Woody opened the franchise fighting against the changing tide, despairing over being replaced by Buzz Lightyear. All these years later, he has been replaced by not just Forkie but also Jessie and several of Bonnie’s other preferred toys. He just hasn’t accepted that fact yet, and rescuing Forkie while also teaching him just what it means to be a kid’s favorite toy gives him purpose again.An adult viewer, particularly one who has grown up with these films and might already have kids of their own, will appreciate the weight and nuance of that story. (That’s without getting into some of the other heady subtext sprinkled throughout the film, such as a subplot which reads as an allegory for organ donation.) Woody acts as a parent to Forkie but has no idea what he’ll do with himself when Forkie leaves the nest. Deceptively heavy stuff. To little kids, of course, they’ll just laugh at the montage of Forkie constantly trying to throw himself into the trash since he doesn’t understand he’s a toy.
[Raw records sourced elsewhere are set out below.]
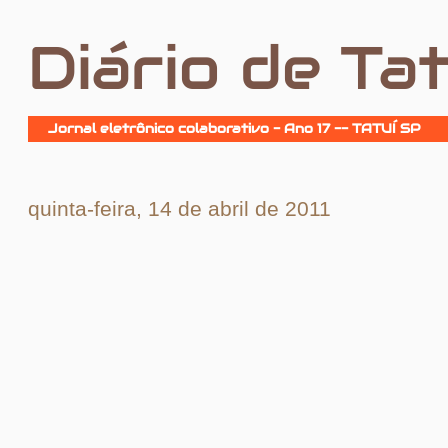
Diário de Tat
Jornal eletrônico colaborativo - Ano 17 -- TATUÍ SP
quinta-feira, 14 de abril de 2011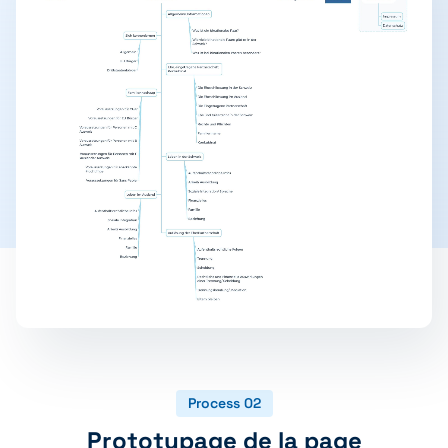
Process 02
Prototypage de la page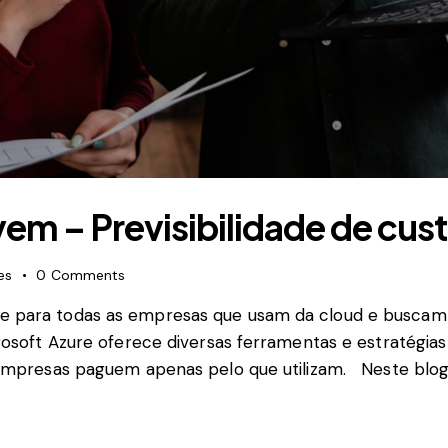
m – Previsibilidade de cust
es
0
Comments
 para todas as empresas que usam da cloud e buscam m
osoft Azure oferece diversas ferramentas e estratégias q
 empresas paguem apenas pelo que utilizam. Neste blog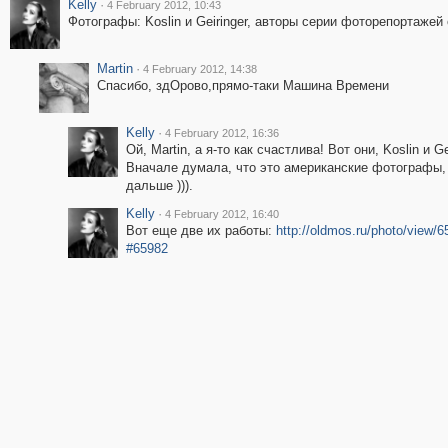
Kelly
·
4 February 2012, 10:43
Фотографы: Koslin и Geiringer, авторы серии фоторепортажей
Martin
·
4 February 2012, 14:38
Спасибо, здОрово,прямо-таки Машина Времени
Kelly
·
4 February 2012, 16:36
Ой, Martin, а я-то как счастлива! Вот они, Koslin и Ge
Вначале думала, что это американские фотографы, 
дальше ))).
Kelly
·
4 February 2012, 16:40
Вот еще две их работы:
http://oldmos.ru/photo/view/
#65982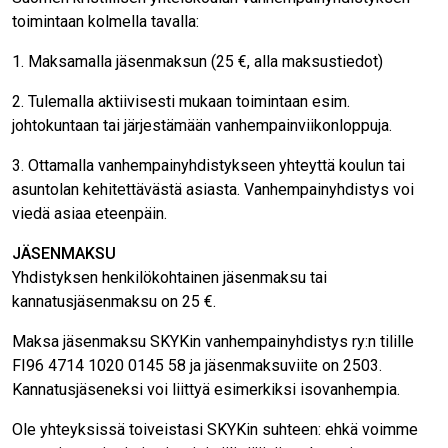
toimintaan kolmella tavalla:
1. Maksamalla jäsenmaksun (25 €, alla maksustiedot)
2. Tulemalla aktiivisesti mukaan toimintaan esim.
johtokuntaan tai järjestämään vanhempainviikonloppuja.
3. Ottamalla vanhempainyhdistykseen yhteyttä koulun tai
asuntolan kehitettävästä asiasta. Vanhempainyhdistys voi
viedä asiaa eteenpäin.
JÄSENMAKSU
Yhdistyksen henkilökohtainen jäsenmaksu tai
kannatusjäsenmaksu on 25 €.
Maksa jäsenmaksu SKYKin vanhempainyhdistys ry:n tilille
FI96 4714 1020 0145 58 ja jäsenmaksuviite on 2503.
Kannatusjäseneksi voi liittyä esimerkiksi isovanhempia.
Ole yhteyksissä toiveistasi SKYKin suhteen: ehkä voimme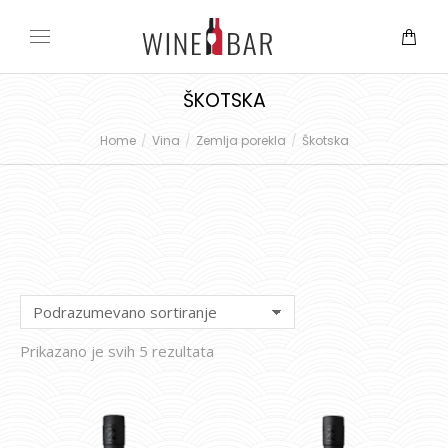
ŠKOTSKA
Home
Vina
Zemlja porekla
Škotska
You are here:
Prikazano je svih 5 rezultata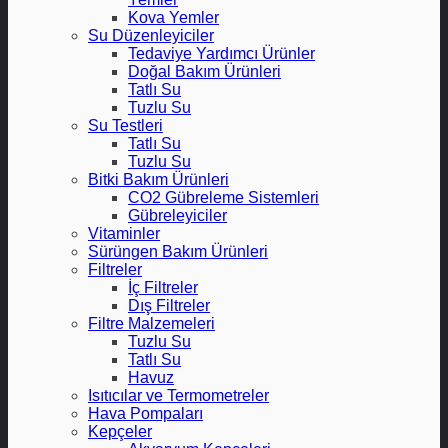
Kova Yemler
Su Düzenleyiciler
Tedaviye Yardımcı Ürünler
Doğal Bakım Ürünleri
Tatlı Su
Tuzlu Su
Su Testleri
Tatlı Su
Tuzlu Su
Bitki Bakım Ürünleri
CO2 Gübreleme Sistemleri
Gübreleyiciler
Vitaminler
Sürüngen Bakım Ürünleri
Filtreler
İç Filtreler
Dış Filtreler
Filtre Malzemeleri
Tuzlu Su
Tatlı Su
Havuz
Isıtıcılar ve Termometreler
Hava Pompaları
Kepçeler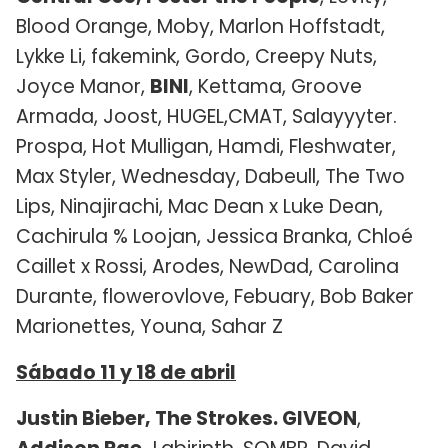
Blood Orange, Moby, Marlon Hoffstadt,
Lykke Li, fakemink, Gordo, Creepy Nuts,
Joyce Manor,
BINI
, Kettama, Groove
Armada, Joost, HUGEL,CMAT, Salayyyter.
Prospa, Hot Mulligan, Hamdi, Fleshwater,
Max Styler, Wednesday, Dabeull, The Two
Lips, Ninajirachi, Mac Dean x Luke Dean,
Cachirula % Loojan, Jessica Branka, Chloé
Caillet x Rossi, Arodes, NewDad, Carolina
Durante, flowerovlove, Febuary, Bob Baker
Marionettes, Youna, Sahar Z
Sábado 11 y 18 de abril
Justin Bieber, The Strokes. GIVEON
,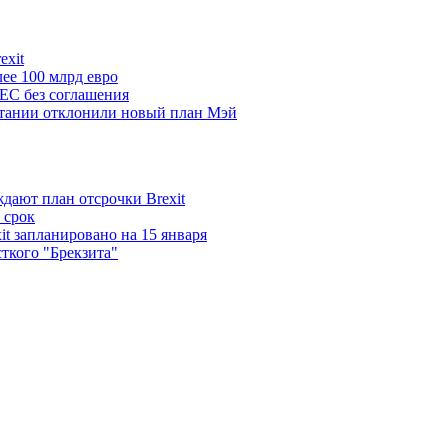
exit
лее 100 млрд евро
ЕС без соглашения
итании отклонили новый план Мэй
дают план отсрочки Brexit
 срок
it запланировано на 15 января
ткого "Брекзита"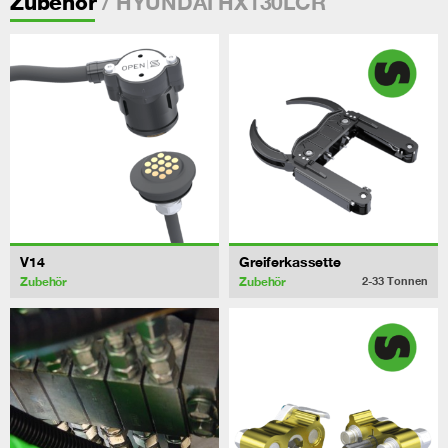
/ HYUNDAI HX130LCR
Zubehör
V14
Greiferkassette
Zubehör
Zubehör
2-33
Tonnen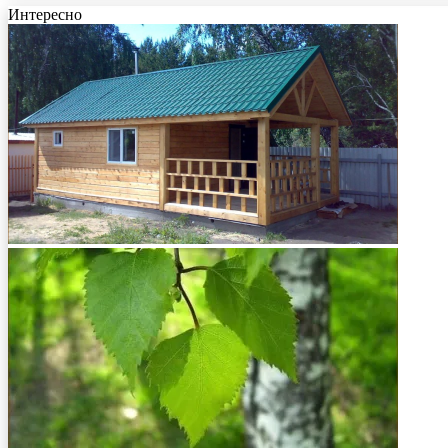
Интересно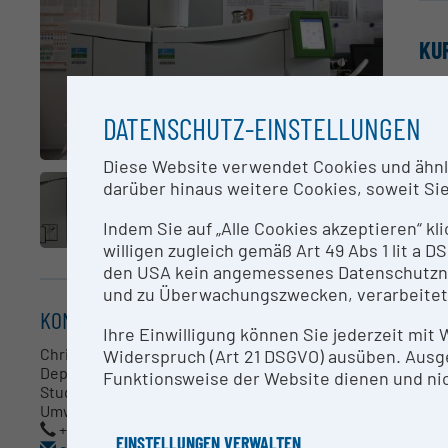
KU
Gas
DATENSCHUTZ-EINSTELLUNGEN
Das
als
Diese Website verwendet Cookies und ähnlic
erf
darüber hinaus weitere Cookies, soweit Sie 
vol
es 
Indem Sie auf „Alle Cookies akzeptieren“ kl
die
willigen zugleich gemäß Art 49 Abs 1 lit a
den USA kein angemessenes Datenschutzniv
und zu Überwachungszwecken, verarbeitet
AN
KONTAKT
Ihre Einwilligung können Sie jederzeit mit
Chr
Christian Warta
Widerspruch (Art 21 DSGVO) ausüben. Ausg
Department Energie-Umweltmanagement;
Funktionsweise der Website dienen und nic
Studiengangsleitung Master Energie- und
RE
Umweltmanagement
+43 5 7705-4123
EINSTELLUNGEN VERWALTEN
That’s the ever-elusive happy medium all children’s movies aim for – mature enough for adults but funny and action-packed enough for kids. Pixar perfected it. Disney Animation Studios picked up the slack when Pixar lost focus, but now the house that Steve Jobs built is looking for an artistic rebound. Thankfully, Toy Story 4 joins the ranks as one of the studio’s finer efforts, and while the ending is not the profound punch to the gut we all remember from Toy Story 3 it is still a graceful end to a lovely film. Whether it’s an end to the whole franchise, who knows. Maybe ten years from now they’ll do a story about an adult Bonnie passing down her toys to her own child while some remixed version of “You’ve Got a Friend in Me” plays in the background. I’d watch that.


Toy Story 4 is a more episodic, less punch-to-the-gut emotional movie than usual for the franchise, but it’s also weird, interesting, funny, and above all effortlessly entertaining.


There are several little scenes sprinkled throughout the first half of the credits and then one final, genuine post-credit scene which doesn’t happen until you’ve read every single animator’s name and then glimpsed both the Disney logo and Pixar logo again. I’d recommend staying for every one of these scenes. The first couple actually advance the story, and the final pays off one of the film’s best running jokes.